On another note, we invited some friends over for dinner and movies to celebrate the beginning of the Halloween season, which is our absolute favorite time of the year. With the cooler temperatures finally moving in, I decided to make a big pot of chili and banana cream pies. I found the pie recipe in the June 2011 issue of VegNews magazine.
The pies were extremely easy to make, especially since I opted to buy store-bought pie crusts. (You can find vegan pie crust at Whole Foods. I picked up a pack of two for less than five bucks.) Now, the pies were certainly not the most attractive, but they were delicious. (The pie picture in VegNews is actually a stock photo, which was part of a big scandal with the magazine a few months ago.) And the MimicCreme whipped topping that I used, while also tasty, would not stiffen up, so I just spread it over the tops of the pies. Still, I highly recommend giving the recipe a try if you’re a big fan of banana cream pie.

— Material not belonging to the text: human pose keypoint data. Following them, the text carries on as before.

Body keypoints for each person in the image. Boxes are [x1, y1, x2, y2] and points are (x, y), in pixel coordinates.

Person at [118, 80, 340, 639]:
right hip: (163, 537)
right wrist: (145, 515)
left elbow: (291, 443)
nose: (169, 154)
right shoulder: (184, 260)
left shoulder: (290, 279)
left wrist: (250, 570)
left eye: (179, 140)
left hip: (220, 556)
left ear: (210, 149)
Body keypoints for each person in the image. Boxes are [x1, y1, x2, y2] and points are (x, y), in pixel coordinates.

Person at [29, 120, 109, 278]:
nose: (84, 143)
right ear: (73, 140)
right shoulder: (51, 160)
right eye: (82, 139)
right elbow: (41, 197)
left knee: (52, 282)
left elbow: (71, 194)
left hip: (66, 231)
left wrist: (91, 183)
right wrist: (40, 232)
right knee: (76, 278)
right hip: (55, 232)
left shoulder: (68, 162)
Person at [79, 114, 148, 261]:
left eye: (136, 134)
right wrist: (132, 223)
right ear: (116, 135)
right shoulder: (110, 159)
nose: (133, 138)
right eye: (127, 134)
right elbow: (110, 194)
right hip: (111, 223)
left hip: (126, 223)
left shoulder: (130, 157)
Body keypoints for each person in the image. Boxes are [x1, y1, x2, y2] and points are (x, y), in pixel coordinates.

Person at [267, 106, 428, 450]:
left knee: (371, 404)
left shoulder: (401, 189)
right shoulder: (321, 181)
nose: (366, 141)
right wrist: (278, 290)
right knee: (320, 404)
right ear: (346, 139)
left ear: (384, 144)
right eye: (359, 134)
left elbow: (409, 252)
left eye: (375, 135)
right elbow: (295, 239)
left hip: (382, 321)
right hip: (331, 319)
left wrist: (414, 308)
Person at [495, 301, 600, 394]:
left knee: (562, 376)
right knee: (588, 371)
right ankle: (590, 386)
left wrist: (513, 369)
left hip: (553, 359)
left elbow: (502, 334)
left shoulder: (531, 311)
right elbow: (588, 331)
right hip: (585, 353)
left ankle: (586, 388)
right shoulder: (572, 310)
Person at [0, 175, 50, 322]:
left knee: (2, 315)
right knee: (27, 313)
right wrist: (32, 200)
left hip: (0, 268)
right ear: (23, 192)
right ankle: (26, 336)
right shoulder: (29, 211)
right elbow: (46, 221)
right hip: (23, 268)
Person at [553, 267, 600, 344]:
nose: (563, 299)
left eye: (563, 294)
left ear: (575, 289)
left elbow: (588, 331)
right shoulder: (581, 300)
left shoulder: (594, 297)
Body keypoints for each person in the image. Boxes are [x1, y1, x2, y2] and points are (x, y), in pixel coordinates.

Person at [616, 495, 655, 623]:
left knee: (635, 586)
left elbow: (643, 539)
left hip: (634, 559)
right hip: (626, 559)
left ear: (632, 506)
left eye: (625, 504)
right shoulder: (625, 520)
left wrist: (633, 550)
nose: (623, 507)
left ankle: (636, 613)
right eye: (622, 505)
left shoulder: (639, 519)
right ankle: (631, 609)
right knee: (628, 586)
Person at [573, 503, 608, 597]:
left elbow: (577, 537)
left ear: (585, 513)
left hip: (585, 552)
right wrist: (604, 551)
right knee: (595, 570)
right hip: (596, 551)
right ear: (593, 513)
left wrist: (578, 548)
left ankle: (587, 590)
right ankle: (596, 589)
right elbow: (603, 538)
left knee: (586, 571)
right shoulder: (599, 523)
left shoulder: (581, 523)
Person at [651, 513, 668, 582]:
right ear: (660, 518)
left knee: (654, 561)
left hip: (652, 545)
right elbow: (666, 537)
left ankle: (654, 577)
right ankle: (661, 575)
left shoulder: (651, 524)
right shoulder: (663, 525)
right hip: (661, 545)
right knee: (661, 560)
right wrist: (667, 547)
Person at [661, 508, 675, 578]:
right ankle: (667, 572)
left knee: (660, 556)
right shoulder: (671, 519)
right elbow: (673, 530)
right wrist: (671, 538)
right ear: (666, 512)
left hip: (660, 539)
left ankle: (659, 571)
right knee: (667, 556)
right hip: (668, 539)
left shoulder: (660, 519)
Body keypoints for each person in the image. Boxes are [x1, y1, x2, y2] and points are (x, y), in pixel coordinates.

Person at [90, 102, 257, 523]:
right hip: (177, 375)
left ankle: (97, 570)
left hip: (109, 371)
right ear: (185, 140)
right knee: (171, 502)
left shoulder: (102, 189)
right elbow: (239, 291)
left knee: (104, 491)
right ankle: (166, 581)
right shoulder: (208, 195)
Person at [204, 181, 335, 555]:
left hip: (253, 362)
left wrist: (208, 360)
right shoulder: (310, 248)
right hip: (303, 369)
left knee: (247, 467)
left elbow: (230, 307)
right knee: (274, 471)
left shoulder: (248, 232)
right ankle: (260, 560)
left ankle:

And speaking of pie, I am super-excited about the new pie cookbook coming out this month from Isa Chandra Moskowitz and Terry Hope Romero, “Vegan Pie in the Sky.” If it’s anything like their other two dessert cookbooks, I’m going to need to step up my exercise routine to offset the extra calories.
Anyway, I hope everyone is well!
Update: I had the chance to make the tofu egg salad recipe in “Big Vegan” and it was delicious!! It’s a little more time consuming than my usual tofu egg salad recipe, but so worth it.